■ Text:
— start —

Research on within-task planning conditions indicates that unpressured planning allows for better monitoring and careful language use, improving fluency and accuracy (Awwad & Alhamad, 2021; Kim, 2020). However, findings on the effects of pressured planning are mixed, with some studies showing improvements in fluency and others highlighting trade-offs with accuracy and complexity. For instance, Panahzadeh and Asadi (2019) found that pressured online planning led to higher fluency and coherence but at the expense of grammatical accuracy. Similarly, Kim (2018) noted that while pressured planning improved fluency, it did not significantly enhance accuracy or complexity. These mixed results suggest that the benefits of within-task planning may depend on the specific conditions and the learners' abilities to manage cognitive load under time constraints.

— end —

■ Material provided:
— start —

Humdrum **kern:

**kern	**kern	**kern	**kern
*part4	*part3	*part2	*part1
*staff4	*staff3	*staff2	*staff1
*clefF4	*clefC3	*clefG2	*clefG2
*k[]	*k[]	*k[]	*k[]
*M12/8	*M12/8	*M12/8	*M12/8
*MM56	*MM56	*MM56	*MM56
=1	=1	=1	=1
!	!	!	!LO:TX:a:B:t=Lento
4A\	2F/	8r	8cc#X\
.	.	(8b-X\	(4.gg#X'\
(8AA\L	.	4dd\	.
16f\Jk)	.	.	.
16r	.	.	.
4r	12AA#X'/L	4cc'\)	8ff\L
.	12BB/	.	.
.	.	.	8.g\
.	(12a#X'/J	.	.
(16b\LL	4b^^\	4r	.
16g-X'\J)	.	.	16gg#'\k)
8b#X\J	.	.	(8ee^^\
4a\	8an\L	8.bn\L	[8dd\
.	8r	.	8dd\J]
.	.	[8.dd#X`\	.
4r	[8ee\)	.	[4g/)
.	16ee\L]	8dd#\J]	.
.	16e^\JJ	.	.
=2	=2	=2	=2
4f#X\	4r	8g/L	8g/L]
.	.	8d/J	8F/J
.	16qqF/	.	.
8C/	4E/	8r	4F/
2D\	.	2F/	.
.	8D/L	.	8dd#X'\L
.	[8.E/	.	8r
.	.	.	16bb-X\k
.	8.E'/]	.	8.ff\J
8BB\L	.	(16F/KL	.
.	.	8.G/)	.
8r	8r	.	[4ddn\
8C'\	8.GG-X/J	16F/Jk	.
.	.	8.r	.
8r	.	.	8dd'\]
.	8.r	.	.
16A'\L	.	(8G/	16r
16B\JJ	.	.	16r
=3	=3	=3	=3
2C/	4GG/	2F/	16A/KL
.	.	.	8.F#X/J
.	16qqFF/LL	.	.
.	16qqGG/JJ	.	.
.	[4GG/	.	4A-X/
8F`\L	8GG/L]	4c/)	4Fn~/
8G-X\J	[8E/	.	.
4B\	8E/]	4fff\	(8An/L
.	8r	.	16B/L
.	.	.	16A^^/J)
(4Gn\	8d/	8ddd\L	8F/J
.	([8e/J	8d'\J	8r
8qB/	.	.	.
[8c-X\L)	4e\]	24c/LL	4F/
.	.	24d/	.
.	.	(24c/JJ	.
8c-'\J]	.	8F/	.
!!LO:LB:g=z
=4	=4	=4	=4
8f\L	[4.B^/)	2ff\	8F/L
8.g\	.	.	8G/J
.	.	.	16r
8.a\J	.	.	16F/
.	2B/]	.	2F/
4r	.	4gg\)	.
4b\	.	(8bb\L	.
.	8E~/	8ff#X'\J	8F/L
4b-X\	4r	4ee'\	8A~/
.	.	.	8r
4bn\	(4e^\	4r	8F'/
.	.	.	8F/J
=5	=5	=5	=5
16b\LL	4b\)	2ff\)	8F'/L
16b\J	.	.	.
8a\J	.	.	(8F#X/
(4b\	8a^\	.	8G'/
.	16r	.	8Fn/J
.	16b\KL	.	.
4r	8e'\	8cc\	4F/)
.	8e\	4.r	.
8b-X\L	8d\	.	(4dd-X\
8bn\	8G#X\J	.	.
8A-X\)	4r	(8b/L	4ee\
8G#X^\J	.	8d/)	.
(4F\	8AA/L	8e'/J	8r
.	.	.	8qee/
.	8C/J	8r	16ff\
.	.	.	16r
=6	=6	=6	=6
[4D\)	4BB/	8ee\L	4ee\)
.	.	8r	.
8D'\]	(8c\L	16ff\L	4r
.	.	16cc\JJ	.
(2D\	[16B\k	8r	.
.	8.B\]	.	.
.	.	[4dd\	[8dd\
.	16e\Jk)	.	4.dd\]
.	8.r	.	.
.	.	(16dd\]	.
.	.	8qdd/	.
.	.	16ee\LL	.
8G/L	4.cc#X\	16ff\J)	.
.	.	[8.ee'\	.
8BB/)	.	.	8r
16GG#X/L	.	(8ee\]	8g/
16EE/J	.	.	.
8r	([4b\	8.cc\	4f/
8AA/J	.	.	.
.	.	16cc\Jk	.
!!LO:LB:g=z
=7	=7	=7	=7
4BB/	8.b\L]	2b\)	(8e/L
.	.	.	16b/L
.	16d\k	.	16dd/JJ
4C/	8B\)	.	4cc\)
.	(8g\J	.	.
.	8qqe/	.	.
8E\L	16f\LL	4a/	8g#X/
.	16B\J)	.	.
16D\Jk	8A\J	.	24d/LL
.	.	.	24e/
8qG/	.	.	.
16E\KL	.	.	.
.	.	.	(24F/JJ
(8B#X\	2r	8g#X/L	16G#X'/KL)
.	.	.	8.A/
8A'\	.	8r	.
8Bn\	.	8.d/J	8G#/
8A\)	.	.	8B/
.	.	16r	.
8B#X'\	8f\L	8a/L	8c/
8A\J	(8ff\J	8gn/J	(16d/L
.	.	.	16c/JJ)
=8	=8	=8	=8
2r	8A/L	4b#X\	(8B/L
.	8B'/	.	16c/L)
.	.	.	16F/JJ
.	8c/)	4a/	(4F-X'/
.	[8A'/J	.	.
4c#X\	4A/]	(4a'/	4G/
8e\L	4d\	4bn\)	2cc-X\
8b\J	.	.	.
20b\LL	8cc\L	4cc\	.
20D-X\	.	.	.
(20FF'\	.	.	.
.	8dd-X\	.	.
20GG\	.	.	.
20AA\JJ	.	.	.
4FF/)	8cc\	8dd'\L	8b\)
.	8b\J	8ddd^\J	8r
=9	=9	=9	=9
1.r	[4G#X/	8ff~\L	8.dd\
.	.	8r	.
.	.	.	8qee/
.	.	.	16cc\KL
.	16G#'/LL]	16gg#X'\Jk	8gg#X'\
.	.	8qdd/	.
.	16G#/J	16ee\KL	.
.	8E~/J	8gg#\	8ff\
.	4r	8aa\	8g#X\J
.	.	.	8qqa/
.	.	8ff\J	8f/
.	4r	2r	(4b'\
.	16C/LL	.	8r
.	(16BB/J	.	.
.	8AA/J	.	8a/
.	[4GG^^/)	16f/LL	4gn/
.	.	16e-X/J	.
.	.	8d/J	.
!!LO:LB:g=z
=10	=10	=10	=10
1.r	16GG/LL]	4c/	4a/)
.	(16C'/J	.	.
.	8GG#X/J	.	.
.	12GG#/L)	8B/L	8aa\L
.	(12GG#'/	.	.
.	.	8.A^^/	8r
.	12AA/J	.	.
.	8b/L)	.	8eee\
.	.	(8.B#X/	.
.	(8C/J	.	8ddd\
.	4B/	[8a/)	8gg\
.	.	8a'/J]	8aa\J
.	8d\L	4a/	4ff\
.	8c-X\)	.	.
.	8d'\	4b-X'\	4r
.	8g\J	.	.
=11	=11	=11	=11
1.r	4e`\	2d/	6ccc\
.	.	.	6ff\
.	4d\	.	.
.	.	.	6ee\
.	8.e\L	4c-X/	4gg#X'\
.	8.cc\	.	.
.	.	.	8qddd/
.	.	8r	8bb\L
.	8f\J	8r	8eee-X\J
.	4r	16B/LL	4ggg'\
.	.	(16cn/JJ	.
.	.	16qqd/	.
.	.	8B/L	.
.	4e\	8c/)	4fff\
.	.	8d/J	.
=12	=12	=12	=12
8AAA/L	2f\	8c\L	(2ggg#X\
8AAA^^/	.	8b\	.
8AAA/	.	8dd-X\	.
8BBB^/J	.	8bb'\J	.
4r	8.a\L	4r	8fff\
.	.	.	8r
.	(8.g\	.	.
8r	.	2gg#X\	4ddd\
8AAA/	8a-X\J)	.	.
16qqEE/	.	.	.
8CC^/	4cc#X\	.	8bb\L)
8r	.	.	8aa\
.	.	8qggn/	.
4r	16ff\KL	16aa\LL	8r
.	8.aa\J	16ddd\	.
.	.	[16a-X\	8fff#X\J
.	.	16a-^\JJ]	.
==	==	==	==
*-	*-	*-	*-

— end —

■ Do this: Name each study cited in the passage on within-task planning, giving its authors and year. Please draw only on the passage about within-task planning for what comes next; the records play no part.

■ Correct result:
Awwad & Alhamad (2021)
Kim (2020)
Panahzadeh and Asadi (2019)
Kim (2018)